Work instruction:
Pictures must be kept out of the copy. Every entry is to be duplicated exactly.

Source records:
########

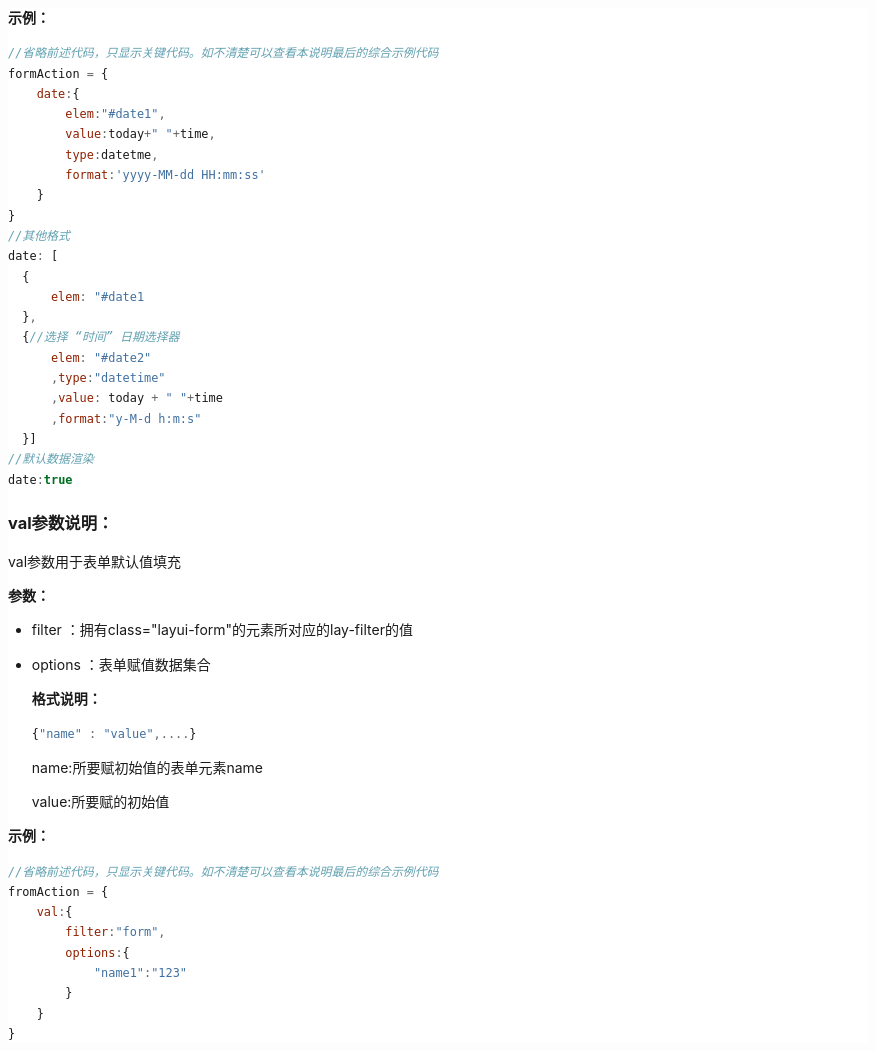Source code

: **示例：**

```javascript
//省略前述代码，只显示关键代码。如不清楚可以查看本说明最后的综合示例代码
formAction = {
    date:{
        elem:"#date1",
        value:today+" "+time,
        type:datetme,
        format:'yyyy-MM-dd HH:mm:ss'
    }
}
//其他格式
date: [
  {
      elem: "#date1
  },
  {//选择 “时间” 日期选择器
      elem: "#date2"
      ,type:"datetime"
      ,value: today + " "+time
      ,format:"y-M-d h:m:s"
  }]
//默认数据渲染
date:true
```

### val参数说明：

val参数用于表单默认值填充

**参数：**

- filter ：拥有class="layui-form"的元素所对应的lay-filter的值

- options ：表单赋值数据集合

  **格式说明：**

  ```javascript
  {"name" : "value",....}
  ```

  name:所要赋初始值的表单元素name

  value:所要赋的初始值

**示例：**

```javascript
//省略前述代码，只显示关键代码。如不清楚可以查看本说明最后的综合示例代码
fromAction = {
    val:{
        filter:"form",
        options:{
            "name1":"123"
        }
    }
}
```
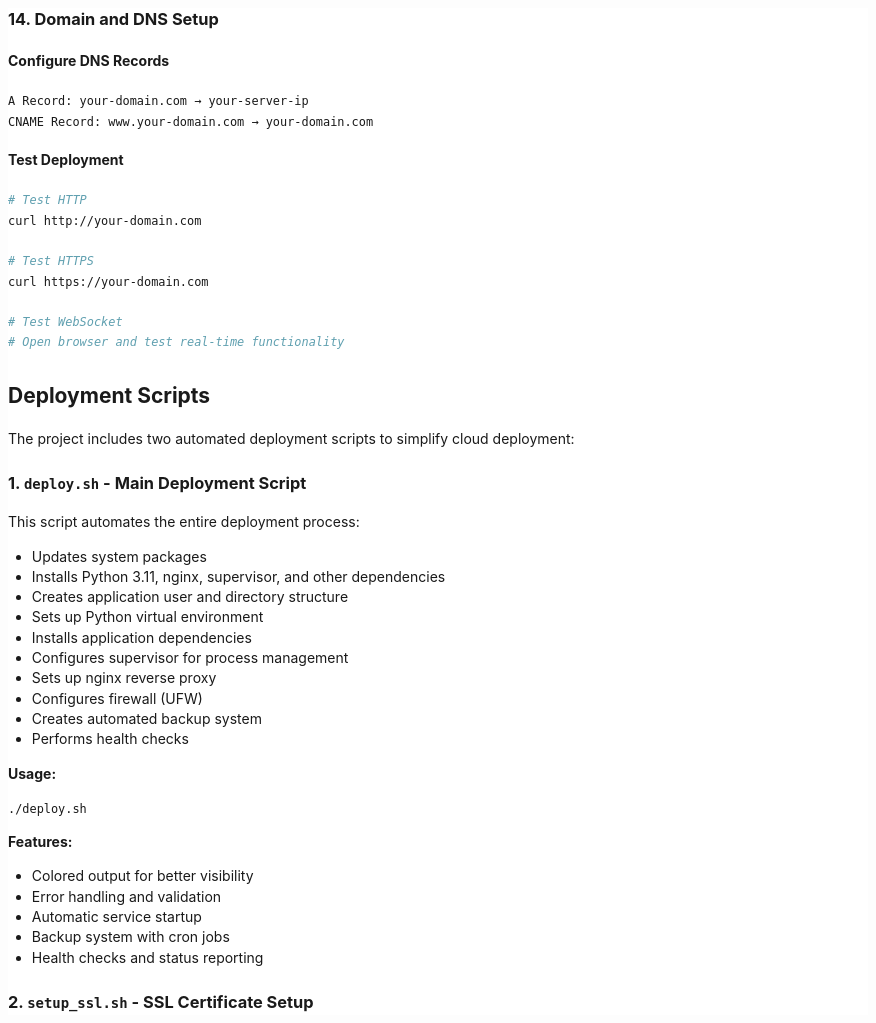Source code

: ### 14. Domain and DNS Setup

#### Configure DNS Records
```
A Record: your-domain.com → your-server-ip
CNAME Record: www.your-domain.com → your-domain.com
```

#### Test Deployment
```bash
# Test HTTP
curl http://your-domain.com

# Test HTTPS
curl https://your-domain.com

# Test WebSocket
# Open browser and test real-time functionality
```

## Deployment Scripts

The project includes two automated deployment scripts to simplify cloud deployment:

### 1. `deploy.sh` - Main Deployment Script

This script automates the entire deployment process:

- Updates system packages
- Installs Python 3.11, nginx, supervisor, and other dependencies
- Creates application user and directory structure
- Sets up Python virtual environment
- Installs application dependencies
- Configures supervisor for process management
- Sets up nginx reverse proxy
- Configures firewall (UFW)
- Creates automated backup system
- Performs health checks

**Usage:**
```bash
./deploy.sh
```

**Features:**
- Colored output for better visibility
- Error handling and validation
- Automatic service startup
- Backup system with cron jobs
- Health checks and status reporting

### 2. `setup_ssl.sh` - SSL Certificate Setup
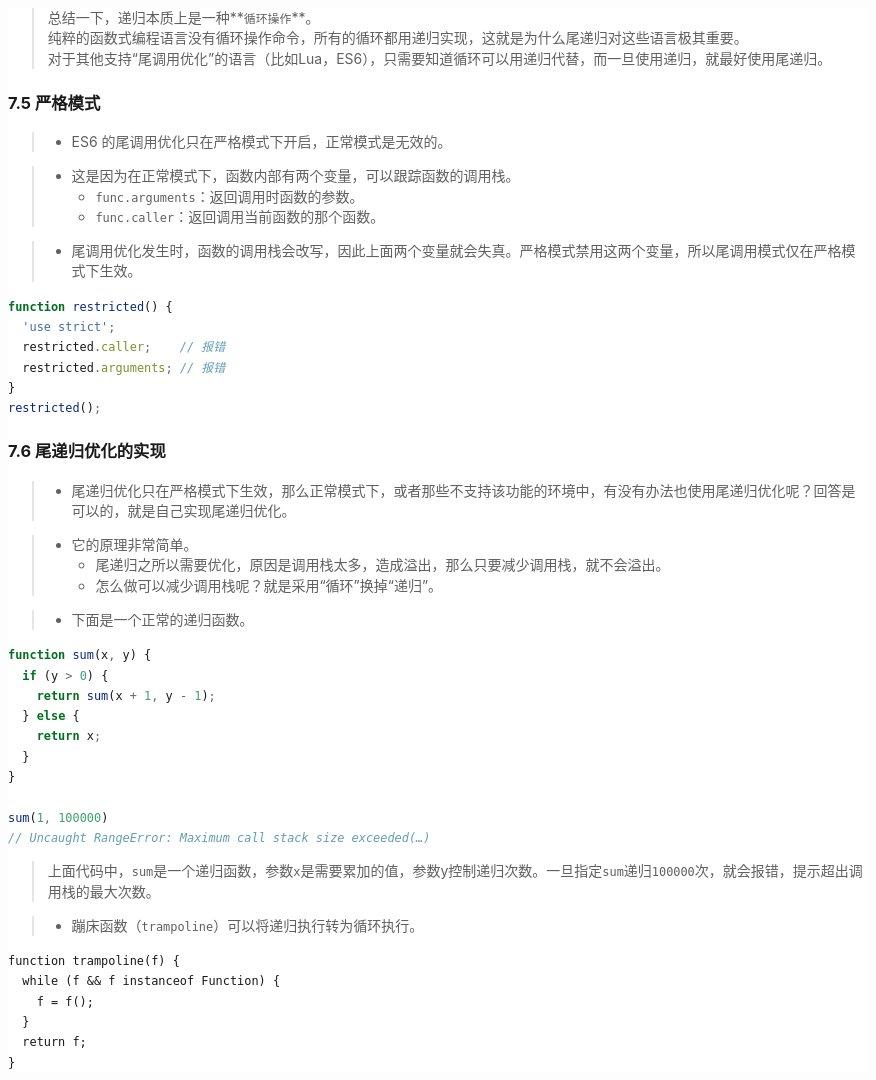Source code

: > 总结一下，递归本质上是一种**`循环操作`**。  
> 纯粹的函数式编程语言没有循环操作命令，所有的循环都用递归实现，这就是为什么尾递归对这些语言极其重要。  
> 对于其他支持“尾调用优化”的语言（比如Lua，ES6），只需要知道循环可以用递归代替，而一旦使用递归，就最好使用尾递归。  

### 7.5 严格模式

> * ES6 的尾调用优化只在严格模式下开启，正常模式是无效的。

> * 这是因为在正常模式下，函数内部有两个变量，可以跟踪函数的调用栈。
>    * `func.arguments`：返回调用时函数的参数。
>    * `func.caller`：返回调用当前函数的那个函数。

> * 尾调用优化发生时，函数的调用栈会改写，因此上面两个变量就会失真。严格模式禁用这两个变量，所以尾调用模式仅在严格模式下生效。

```js
function restricted() {
  'use strict';
  restricted.caller;    // 报错
  restricted.arguments; // 报错
}
restricted();
```

### 7.6 尾递归优化的实现

> * 尾递归优化只在严格模式下生效，那么正常模式下，或者那些不支持该功能的环境中，有没有办法也使用尾递归优化呢？回答是可以的，就是自己实现尾递归优化。

> * 它的原理非常简单。
>    * 尾递归之所以需要优化，原因是调用栈太多，造成溢出，那么只要减少调用栈，就不会溢出。
>    * 怎么做可以减少调用栈呢？就是采用“循环”换掉“递归”。      

> * 下面是一个正常的递归函数。
        
```js
function sum(x, y) {
  if (y > 0) {
    return sum(x + 1, y - 1);
  } else {
    return x;
  }
}

sum(1, 100000)
// Uncaught RangeError: Maximum call stack size exceeded(…)
```

> 上面代码中，`sum`是一个递归函数，参数`x`是需要累加的值，参数y控制递归次数。一旦指定`sum`递归`100000`次，就会报错，提示超出调用栈的最大次数。

> * 蹦床函数（`trampoline`）可以将递归执行转为循环执行。

```es6
function trampoline(f) {
  while (f && f instanceof Function) {
    f = f();
  }
  return f;
}
```
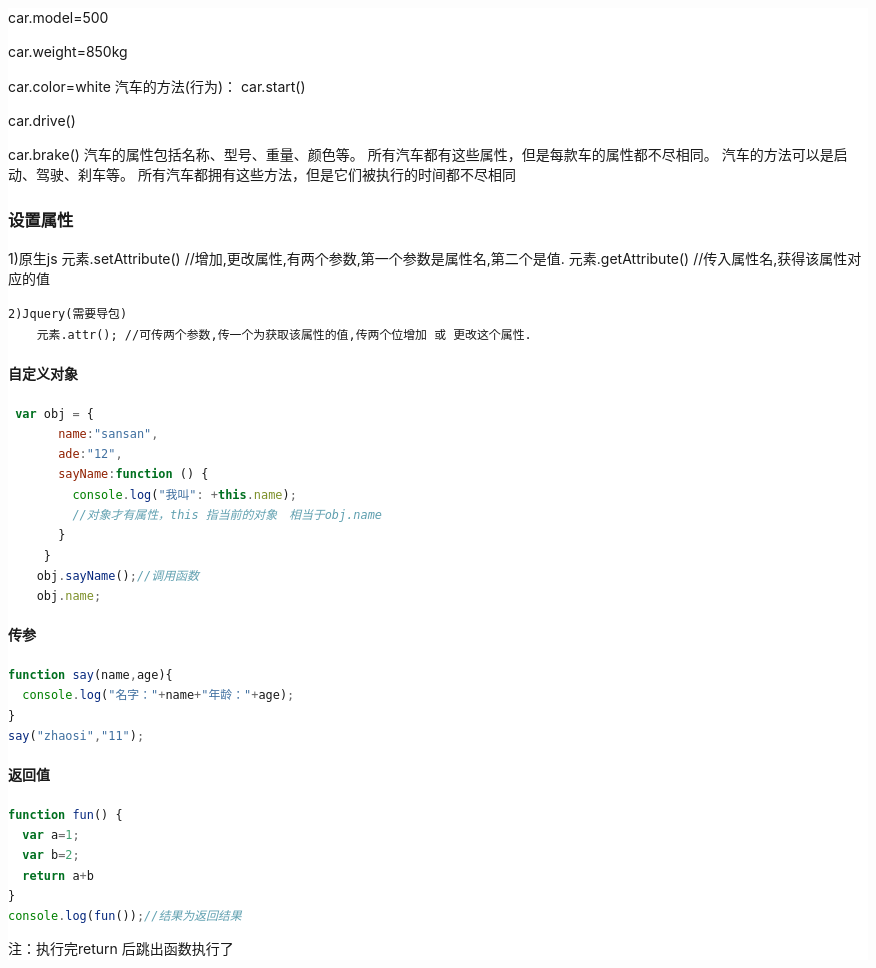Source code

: car.model=500

car.weight=850kg

car.color=white
汽车的方法(行为)：
car.start()

car.drive()

car.brake()
汽车的属性包括名称、型号、重量、颜色等。
所有汽车都有这些属性，但是每款车的属性都不尽相同。
汽车的方法可以是启动、驾驶、刹车等。
所有汽车都拥有这些方法，但是它们被执行的时间都不尽相同
### 设置属性
1)原生js
		元素.setAttribute() //增加,更改属性,有两个参数,第一个参数是属性名,第二个是值.
		元素.getAttribute() //传入属性名,获得该属性对应的值

	2)Jquery(需要导包)
		元素.attr(); //可传两个参数,传一个为获取该属性的值,传两个位增加 或 更改这个属性.
#### 自定义对象
```js
 var obj = {
       name:"sansan",
       ade:"12",
       sayName:function () {
         console.log("我叫": +this.name);
         //对象才有属性，this 指当前的对象　相当于obj.name
       }
     }
    obj.sayName();//调用函数
    obj.name;
```
#### 传参
```js
function say(name,age){
  console.log("名字："+name+"年龄："+age);
}
say("zhaosi","11");
```
#### 返回值
```js
function fun() {
  var a=1;
  var b=2;
  return a+b
}
console.log(fun());//结果为返回结果
```
注：执行完return 后跳出函数执行了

########

Finished task:
Source code

: **示例：**

```javascript
//省略前述代码，只显示关键代码。如不清楚可以查看本说明最后的综合示例代码
formAction = {
    date:{
        elem:"#date1",
        value:today+" "+time,
        type:datetme,
        format:'yyyy-MM-dd HH:mm:ss'
    }
}
//其他格式
date: [
  {
      elem: "#date1
  },
  {//选择 “时间” 日期选择器
      elem: "#date2"
      ,type:"datetime"
      ,value: today + " "+time
      ,format:"y-M-d h:m:s"
  }]
//默认数据渲染
date:true
```

### val参数说明：

val参数用于表单默认值填充

**参数：**

- filter ：拥有class="layui-form"的元素所对应的lay-filter的值

- options ：表单赋值数据集合

  **格式说明：**

  ```javascript
  {"name" : "value",....}
  ```

  name:所要赋初始值的表单元素name

  value:所要赋的初始值

**示例：**

```javascript
//省略前述代码，只显示关键代码。如不清楚可以查看本说明最后的综合示例代码
fromAction = {
    val:{
        filter:"form",
        options:{
            "name1":"123"
        }
    }
}
```
Source code

: ### 14. Domain and DNS Setup

#### Configure DNS Records
```
A Record: your-domain.com → your-server-ip
CNAME Record: www.your-domain.com → your-domain.com
```

#### Test Deployment
```bash
# Test HTTP
curl http://your-domain.com

# Test HTTPS
curl https://your-domain.com

# Test WebSocket
# Open browser and test real-time functionality
```

## Deployment Scripts

The project includes two automated deployment scripts to simplify cloud deployment:

### 1. `deploy.sh` - Main Deployment Script

This script automates the entire deployment process:

- Updates system packages
- Installs Python 3.11, nginx, supervisor, and other dependencies
- Creates application user and directory structure
- Sets up Python virtual environment
- Installs application dependencies
- Configures supervisor for process management
- Sets up nginx reverse proxy
- Configures firewall (UFW)
- Creates automated backup system
- Performs health checks

**Usage:**
```bash
./deploy.sh
```

**Features:**
- Colored output for better visibility
- Error handling and validation
- Automatic service startup
- Backup system with cron jobs
- Health checks and status reporting

### 2. `setup_ssl.sh` - SSL Certificate Setup
Source code

: > 总结一下，递归本质上是一种**`循环操作`**。  
> 纯粹的函数式编程语言没有循环操作命令，所有的循环都用递归实现，这就是为什么尾递归对这些语言极其重要。  
> 对于其他支持“尾调用优化”的语言（比如Lua，ES6），只需要知道循环可以用递归代替，而一旦使用递归，就最好使用尾递归。  

### 7.5 严格模式

> * ES6 的尾调用优化只在严格模式下开启，正常模式是无效的。

> * 这是因为在正常模式下，函数内部有两个变量，可以跟踪函数的调用栈。
>    * `func.arguments`：返回调用时函数的参数。
>    * `func.caller`：返回调用当前函数的那个函数。

> * 尾调用优化发生时，函数的调用栈会改写，因此上面两个变量就会失真。严格模式禁用这两个变量，所以尾调用模式仅在严格模式下生效。

```js
function restricted() {
  'use strict';
  restricted.caller;    // 报错
  restricted.arguments; // 报错
}
restricted();
```

### 7.6 尾递归优化的实现

> * 尾递归优化只在严格模式下生效，那么正常模式下，或者那些不支持该功能的环境中，有没有办法也使用尾递归优化呢？回答是可以的，就是自己实现尾递归优化。

> * 它的原理非常简单。
>    * 尾递归之所以需要优化，原因是调用栈太多，造成溢出，那么只要减少调用栈，就不会溢出。
>    * 怎么做可以减少调用栈呢？就是采用“循环”换掉“递归”。      

> * 下面是一个正常的递归函数。
        
```js
function sum(x, y) {
  if (y > 0) {
    return sum(x + 1, y - 1);
  } else {
    return x;
  }
}

sum(1, 100000)
// Uncaught RangeError: Maximum call stack size exceeded(…)
```

> 上面代码中，`sum`是一个递归函数，参数`x`是需要累加的值，参数y控制递归次数。一旦指定`sum`递归`100000`次，就会报错，提示超出调用栈的最大次数。

> * 蹦床函数（`trampoline`）可以将递归执行转为循环执行。

```es6
function trampoline(f) {
  while (f && f instanceof Function) {
    f = f();
  }
  return f;
}
```
Source code

: car.model=500

car.weight=850kg

car.color=white
汽车的方法(行为)：
car.start()

car.drive()

car.brake()
汽车的属性包括名称、型号、重量、颜色等。
所有汽车都有这些属性，但是每款车的属性都不尽相同。
汽车的方法可以是启动、驾驶、刹车等。
所有汽车都拥有这些方法，但是它们被执行的时间都不尽相同
### 设置属性
1)原生js
		元素.setAttribute() //增加,更改属性,有两个参数,第一个参数是属性名,第二个是值.
		元素.getAttribute() //传入属性名,获得该属性对应的值

	2)Jquery(需要导包)
		元素.attr(); //可传两个参数,传一个为获取该属性的值,传两个位增加 或 更改这个属性.
#### 自定义对象
```js
 var obj = {
       name:"sansan",
       ade:"12",
       sayName:function () {
         console.log("我叫": +this.name);
         //对象才有属性，this 指当前的对象　相当于obj.name
       }
     }
    obj.sayName();//调用函数
    obj.name;
```
#### 传参
```js
function say(name,age){
  console.log("名字："+name+"年龄："+age);
}
say("zhaosi","11");
```
#### 返回值
```js
function fun() {
  var a=1;
  var b=2;
  return a+b
}
console.log(fun());//结果为返回结果
```
注：执行完return 后跳出函数执行了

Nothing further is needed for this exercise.